◆ **What you have to do**:
Below is a block of records. Copy every line in it that contains the word "following".

[Saved data entries]
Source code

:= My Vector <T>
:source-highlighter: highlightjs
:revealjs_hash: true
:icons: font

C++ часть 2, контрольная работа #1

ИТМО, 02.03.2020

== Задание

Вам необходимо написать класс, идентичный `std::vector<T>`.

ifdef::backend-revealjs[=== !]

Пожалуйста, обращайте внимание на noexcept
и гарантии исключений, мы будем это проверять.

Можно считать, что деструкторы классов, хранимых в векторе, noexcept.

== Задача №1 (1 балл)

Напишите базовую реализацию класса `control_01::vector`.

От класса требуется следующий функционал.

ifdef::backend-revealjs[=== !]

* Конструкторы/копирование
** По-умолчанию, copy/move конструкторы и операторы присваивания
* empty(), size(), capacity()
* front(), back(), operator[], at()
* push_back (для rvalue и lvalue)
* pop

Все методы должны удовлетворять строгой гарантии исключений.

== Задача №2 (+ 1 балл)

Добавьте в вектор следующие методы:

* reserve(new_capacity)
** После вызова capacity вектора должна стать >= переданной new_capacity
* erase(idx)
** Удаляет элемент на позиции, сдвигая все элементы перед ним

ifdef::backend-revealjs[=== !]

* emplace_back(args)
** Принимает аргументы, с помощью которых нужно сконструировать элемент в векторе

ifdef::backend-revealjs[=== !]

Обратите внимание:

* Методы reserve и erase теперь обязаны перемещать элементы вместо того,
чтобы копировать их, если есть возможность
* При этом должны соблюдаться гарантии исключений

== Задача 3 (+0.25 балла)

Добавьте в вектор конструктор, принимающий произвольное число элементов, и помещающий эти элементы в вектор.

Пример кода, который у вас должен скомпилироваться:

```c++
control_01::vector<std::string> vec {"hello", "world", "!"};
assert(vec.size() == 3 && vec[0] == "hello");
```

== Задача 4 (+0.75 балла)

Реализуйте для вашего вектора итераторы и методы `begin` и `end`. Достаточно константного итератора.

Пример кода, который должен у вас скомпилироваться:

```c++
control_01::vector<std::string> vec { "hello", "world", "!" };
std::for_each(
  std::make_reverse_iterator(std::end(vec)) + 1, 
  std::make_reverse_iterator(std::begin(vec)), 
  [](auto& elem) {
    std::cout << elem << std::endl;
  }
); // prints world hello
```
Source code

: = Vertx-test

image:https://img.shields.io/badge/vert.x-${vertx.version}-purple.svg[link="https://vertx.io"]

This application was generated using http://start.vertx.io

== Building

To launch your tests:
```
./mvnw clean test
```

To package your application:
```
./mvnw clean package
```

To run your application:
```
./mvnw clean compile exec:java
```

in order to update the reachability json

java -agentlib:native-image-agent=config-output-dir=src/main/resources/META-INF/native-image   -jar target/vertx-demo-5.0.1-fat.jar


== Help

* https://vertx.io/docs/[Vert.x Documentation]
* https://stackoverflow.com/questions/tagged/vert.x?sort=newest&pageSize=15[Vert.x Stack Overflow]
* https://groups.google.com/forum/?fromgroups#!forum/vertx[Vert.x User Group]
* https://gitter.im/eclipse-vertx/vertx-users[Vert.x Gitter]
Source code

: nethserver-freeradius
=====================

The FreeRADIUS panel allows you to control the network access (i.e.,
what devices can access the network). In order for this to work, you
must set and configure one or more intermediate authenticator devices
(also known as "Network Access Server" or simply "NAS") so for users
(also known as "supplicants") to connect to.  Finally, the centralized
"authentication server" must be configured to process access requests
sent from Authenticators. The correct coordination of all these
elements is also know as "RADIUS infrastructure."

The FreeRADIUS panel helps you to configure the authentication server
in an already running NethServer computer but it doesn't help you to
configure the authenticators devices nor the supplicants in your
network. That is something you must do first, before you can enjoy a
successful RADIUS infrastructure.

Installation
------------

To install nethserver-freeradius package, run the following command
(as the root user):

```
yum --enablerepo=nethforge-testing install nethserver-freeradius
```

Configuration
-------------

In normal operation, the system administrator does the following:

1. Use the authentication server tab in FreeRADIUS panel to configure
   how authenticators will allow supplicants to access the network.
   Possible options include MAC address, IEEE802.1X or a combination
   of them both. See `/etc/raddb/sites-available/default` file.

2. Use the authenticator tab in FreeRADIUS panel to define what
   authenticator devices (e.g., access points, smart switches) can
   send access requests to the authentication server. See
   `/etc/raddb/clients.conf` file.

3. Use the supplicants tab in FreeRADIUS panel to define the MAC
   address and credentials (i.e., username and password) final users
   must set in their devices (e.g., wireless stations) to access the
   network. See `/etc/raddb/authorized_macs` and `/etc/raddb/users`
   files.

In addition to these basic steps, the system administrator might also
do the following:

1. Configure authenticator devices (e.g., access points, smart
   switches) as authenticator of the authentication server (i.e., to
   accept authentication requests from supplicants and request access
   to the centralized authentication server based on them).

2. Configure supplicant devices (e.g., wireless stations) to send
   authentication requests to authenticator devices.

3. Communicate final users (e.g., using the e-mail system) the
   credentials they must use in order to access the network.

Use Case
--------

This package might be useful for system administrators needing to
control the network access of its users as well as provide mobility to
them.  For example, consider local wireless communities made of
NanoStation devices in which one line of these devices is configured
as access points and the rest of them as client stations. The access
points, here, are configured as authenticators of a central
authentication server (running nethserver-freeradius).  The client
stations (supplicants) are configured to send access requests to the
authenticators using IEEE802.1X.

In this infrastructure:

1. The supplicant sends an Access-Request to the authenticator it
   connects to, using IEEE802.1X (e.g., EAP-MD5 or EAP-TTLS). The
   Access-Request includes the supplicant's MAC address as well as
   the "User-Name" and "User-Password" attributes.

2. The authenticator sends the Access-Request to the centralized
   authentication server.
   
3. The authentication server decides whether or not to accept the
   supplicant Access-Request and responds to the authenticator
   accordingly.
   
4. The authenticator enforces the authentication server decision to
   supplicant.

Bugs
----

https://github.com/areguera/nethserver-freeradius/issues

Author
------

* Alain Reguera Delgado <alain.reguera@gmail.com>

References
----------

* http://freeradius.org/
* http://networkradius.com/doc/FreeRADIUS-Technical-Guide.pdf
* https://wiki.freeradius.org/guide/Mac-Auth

◆ **Answer space**:
To install nethserver-freeradius package, run the following command
In normal operation, the system administrator does the following:
do the following:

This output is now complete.